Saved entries

--- START ---

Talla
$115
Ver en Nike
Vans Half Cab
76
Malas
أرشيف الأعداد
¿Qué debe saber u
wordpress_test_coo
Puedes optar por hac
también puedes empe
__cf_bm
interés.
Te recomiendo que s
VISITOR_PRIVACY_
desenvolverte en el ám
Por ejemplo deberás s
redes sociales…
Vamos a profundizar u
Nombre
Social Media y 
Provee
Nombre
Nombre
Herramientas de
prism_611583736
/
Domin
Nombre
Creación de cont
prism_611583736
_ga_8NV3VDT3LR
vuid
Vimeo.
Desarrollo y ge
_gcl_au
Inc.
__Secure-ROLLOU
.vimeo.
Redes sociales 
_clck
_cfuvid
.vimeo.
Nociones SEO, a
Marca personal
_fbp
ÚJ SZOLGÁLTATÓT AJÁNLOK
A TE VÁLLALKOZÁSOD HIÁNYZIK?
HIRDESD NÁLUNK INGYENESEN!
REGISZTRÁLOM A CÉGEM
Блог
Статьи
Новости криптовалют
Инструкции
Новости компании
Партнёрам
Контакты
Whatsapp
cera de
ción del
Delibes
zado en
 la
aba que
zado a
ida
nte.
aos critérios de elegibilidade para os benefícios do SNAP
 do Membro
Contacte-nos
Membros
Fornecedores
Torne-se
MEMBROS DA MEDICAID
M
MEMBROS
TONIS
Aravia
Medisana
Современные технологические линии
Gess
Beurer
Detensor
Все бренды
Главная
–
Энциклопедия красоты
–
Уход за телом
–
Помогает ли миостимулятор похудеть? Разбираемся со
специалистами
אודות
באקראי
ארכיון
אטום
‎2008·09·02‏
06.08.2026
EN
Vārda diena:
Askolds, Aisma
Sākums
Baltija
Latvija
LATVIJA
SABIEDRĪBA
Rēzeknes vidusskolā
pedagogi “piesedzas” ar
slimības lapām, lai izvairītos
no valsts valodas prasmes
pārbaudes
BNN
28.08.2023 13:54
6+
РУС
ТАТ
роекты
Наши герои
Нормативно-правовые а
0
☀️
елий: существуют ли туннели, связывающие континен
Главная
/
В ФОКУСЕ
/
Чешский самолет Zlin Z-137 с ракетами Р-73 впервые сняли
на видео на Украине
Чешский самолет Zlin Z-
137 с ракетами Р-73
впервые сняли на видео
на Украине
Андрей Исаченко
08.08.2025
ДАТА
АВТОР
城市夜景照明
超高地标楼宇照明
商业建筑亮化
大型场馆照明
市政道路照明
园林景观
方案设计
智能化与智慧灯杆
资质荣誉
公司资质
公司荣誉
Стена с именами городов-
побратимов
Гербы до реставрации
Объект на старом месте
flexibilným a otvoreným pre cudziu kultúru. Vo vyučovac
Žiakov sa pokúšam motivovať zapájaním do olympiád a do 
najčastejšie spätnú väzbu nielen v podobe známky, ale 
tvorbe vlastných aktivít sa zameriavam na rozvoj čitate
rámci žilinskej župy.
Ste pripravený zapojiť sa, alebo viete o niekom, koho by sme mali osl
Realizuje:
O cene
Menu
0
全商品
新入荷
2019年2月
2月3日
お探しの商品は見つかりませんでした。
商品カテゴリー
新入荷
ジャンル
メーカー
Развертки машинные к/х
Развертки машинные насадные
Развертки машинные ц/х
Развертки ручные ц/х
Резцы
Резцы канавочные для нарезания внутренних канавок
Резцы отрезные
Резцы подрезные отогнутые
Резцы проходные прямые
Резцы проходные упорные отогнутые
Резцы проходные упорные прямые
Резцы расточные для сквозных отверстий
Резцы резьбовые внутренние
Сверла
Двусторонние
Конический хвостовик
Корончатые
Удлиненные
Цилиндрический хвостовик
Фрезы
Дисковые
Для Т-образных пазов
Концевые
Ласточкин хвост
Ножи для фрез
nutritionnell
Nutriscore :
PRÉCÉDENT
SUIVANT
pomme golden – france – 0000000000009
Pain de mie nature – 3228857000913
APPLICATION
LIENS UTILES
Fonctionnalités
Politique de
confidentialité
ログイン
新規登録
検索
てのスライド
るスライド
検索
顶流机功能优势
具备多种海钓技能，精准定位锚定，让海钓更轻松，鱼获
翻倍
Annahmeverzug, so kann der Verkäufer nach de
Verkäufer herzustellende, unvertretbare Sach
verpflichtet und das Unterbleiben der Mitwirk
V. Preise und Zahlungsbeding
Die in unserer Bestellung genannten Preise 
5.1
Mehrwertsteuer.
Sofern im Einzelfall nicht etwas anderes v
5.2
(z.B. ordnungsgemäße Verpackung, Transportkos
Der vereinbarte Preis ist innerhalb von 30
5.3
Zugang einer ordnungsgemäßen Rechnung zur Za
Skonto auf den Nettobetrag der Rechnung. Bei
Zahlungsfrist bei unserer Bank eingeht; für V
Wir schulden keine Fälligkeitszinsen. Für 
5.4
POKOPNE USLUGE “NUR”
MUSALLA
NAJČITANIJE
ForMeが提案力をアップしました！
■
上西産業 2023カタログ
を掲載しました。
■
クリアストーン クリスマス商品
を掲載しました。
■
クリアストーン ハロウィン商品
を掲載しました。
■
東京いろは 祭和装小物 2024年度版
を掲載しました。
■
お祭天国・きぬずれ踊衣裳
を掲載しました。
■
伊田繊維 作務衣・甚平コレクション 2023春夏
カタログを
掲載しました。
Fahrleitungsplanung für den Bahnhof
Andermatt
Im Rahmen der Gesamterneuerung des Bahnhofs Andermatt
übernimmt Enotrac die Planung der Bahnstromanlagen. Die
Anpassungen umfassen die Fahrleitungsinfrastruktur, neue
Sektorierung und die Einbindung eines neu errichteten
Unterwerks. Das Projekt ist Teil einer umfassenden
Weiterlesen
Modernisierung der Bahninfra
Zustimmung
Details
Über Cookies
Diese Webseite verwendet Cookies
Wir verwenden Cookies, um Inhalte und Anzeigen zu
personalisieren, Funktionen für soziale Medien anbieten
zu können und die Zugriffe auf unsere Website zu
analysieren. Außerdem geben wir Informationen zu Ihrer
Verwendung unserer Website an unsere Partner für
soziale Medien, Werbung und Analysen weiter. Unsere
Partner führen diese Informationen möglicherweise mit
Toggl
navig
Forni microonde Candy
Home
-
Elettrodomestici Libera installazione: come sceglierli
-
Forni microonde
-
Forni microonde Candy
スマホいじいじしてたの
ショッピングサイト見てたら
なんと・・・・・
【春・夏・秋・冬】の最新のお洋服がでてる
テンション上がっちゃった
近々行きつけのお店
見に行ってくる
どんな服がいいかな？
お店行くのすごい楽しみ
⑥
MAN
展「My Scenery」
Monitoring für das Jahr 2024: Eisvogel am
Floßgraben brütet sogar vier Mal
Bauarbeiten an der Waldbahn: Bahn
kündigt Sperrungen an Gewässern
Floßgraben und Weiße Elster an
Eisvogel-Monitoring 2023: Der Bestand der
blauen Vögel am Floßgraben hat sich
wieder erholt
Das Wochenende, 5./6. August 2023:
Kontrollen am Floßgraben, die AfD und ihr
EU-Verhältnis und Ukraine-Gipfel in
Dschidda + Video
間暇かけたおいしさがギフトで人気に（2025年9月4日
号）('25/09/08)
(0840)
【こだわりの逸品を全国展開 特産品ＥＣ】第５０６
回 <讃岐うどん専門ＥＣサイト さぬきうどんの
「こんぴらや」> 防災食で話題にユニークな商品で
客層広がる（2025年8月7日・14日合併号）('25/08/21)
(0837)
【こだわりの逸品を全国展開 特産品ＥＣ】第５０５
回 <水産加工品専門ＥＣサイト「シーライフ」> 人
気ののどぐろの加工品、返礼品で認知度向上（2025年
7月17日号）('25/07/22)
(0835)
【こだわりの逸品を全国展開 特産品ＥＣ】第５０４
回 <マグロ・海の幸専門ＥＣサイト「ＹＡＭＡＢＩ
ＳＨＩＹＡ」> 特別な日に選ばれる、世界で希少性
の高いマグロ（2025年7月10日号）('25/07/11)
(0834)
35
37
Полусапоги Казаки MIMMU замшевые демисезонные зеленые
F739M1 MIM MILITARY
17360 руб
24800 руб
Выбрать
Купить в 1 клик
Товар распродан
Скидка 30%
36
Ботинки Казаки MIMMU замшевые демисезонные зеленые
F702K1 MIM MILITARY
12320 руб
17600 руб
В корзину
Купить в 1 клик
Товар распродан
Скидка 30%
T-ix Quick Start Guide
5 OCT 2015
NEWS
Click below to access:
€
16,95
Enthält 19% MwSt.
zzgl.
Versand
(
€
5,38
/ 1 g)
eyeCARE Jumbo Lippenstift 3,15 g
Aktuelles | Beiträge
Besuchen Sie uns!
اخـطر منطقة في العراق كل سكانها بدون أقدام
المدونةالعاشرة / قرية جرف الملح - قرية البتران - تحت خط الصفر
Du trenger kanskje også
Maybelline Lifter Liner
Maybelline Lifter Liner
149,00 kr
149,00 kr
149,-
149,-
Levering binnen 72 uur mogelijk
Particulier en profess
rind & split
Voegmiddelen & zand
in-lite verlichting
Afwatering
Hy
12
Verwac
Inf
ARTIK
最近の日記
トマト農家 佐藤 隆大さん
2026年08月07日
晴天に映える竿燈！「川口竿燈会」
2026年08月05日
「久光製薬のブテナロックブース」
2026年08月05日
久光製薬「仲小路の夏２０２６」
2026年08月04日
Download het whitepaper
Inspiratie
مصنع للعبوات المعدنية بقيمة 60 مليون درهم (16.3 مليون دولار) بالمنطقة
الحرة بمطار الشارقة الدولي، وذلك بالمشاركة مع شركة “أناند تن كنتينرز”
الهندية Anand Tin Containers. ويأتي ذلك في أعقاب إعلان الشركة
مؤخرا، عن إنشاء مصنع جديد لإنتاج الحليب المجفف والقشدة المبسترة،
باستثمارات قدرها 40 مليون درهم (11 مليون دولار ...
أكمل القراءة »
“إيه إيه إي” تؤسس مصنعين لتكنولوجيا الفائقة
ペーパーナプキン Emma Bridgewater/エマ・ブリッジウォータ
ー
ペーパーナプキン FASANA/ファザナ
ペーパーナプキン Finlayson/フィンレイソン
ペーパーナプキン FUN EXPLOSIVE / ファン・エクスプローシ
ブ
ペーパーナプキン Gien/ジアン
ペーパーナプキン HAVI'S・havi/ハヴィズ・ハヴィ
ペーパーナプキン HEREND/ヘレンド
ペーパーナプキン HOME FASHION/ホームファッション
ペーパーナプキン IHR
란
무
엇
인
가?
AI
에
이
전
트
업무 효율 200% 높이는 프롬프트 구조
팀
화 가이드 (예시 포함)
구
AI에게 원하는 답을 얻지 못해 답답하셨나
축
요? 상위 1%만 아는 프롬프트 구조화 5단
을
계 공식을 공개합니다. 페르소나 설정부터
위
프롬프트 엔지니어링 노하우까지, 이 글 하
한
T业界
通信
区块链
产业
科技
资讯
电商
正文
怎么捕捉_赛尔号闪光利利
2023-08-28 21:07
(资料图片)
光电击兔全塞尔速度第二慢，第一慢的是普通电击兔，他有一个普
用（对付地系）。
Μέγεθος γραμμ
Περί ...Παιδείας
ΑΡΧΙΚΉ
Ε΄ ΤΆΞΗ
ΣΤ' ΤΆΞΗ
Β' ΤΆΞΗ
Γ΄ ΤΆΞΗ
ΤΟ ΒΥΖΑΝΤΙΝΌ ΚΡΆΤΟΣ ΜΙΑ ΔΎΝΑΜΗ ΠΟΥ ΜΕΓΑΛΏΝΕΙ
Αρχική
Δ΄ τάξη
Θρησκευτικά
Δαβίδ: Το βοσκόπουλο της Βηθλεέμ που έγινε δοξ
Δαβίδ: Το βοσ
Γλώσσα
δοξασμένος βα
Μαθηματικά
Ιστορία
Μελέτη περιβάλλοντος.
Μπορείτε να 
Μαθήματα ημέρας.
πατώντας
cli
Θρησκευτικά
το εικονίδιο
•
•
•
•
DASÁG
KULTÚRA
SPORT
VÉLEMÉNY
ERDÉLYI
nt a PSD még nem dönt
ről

--- END ---

Show each line from the rows above that contains the word "soziale".

personalisieren, Funktionen für soziale Medien anbieten
soziale Medien, Werbung und Analysen weiter. Unsere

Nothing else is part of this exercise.